If an agent lives inside a UI, its autonomy is bounded by what the user can express through it: inputs, buttons, structured forms.
If it lives behind an API, it’s constrained by schemas and contracts.
If it operates within a workflow, it can only act within the steps that surround it.
That boundary is what keeps intelligence predictable. It’s the difference between a creative assistant and a rogue process.
At Backstroke, those boundaries are what let us safely combine reasoning and automation at scale; where models make creative, data-driven decisions, but the system ensures every one fits brand, tone and strategy.
Most of the time, the right move isn’t to make the model smarter. It’s to make the interface clearer. When intent is captured precisely, autonomy becomes predictable.
Security & Reliability: Emergent Benefits of Least-Privilege, Encapsulated Agents
Designing this way made us realize something else. When the structure is right, safety happens naturally.
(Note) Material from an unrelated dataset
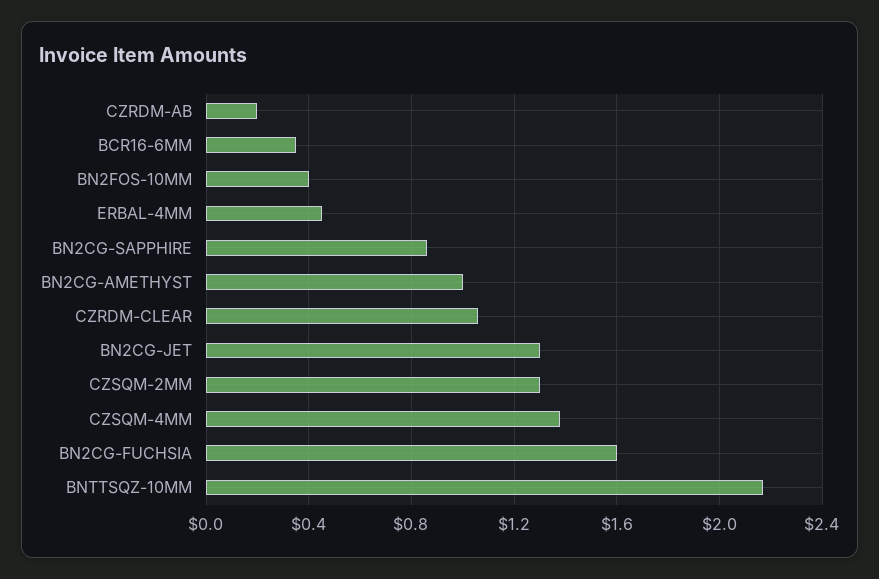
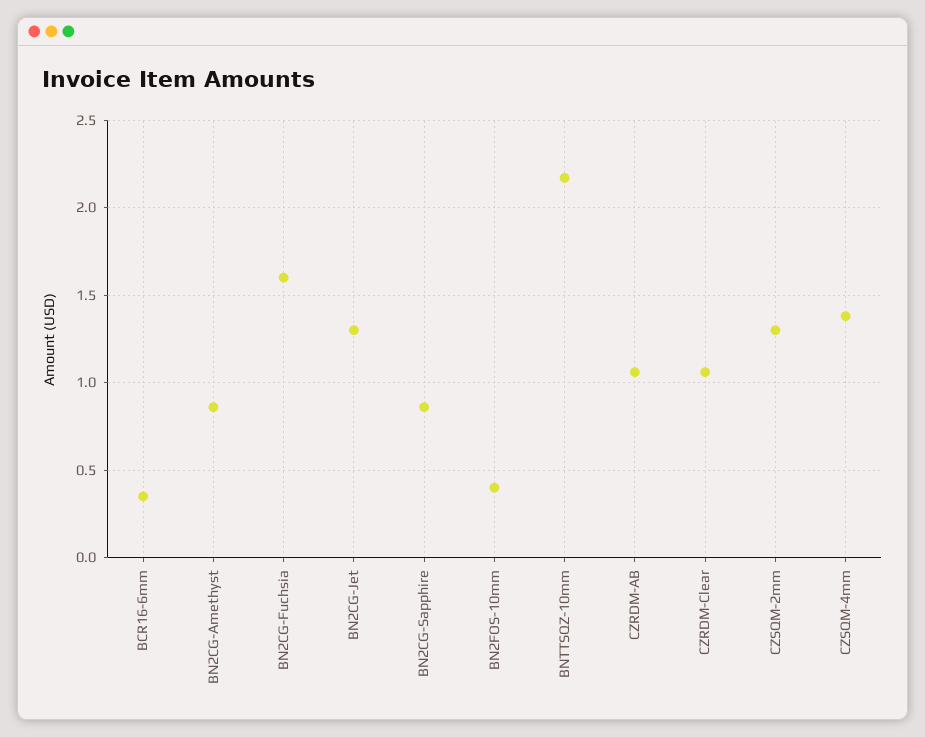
CZRDM-AB: 0.2 -> 1.05
ERBAL-4MM: 0.45 -> none
BN2CG-AMETHYST: 1 -> 0.85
Each agent has just enough authority to do its job and nothing more. If something fails, the scope of failure is tiny. You don’t need complex permission layers or endless guardrails. The architecture itself enforces least privilege.
That’s the beauty of small, composable systems. They’re self-contained. Risk can’t spread, because context doesn’t.
Security, reliability and explainability all come from the same principle: localized intelligence and deterministic action. So don’t build walls around the model. Shape the system so that intelligence stays in the right places.
Conclusion: Reliable AI Comes From Clear Boundaries, Not Bigger Models
After building and breaking these systems, one theme stands out. Reliable AI isn’t about giving models more freedom, but giving systems more structure.
Language models already reason better than any rule engine we’ve ever built, but they still need rails. The autonomy we want doesn’t come from letting them act unchecked. It comes from designing the boundaries that make their reasoning useful.
That’s how Backstroke ships AI that’s both creative and consistent, with models that reason freely within clearly defined systems that ensure predictable outcomes for your brand.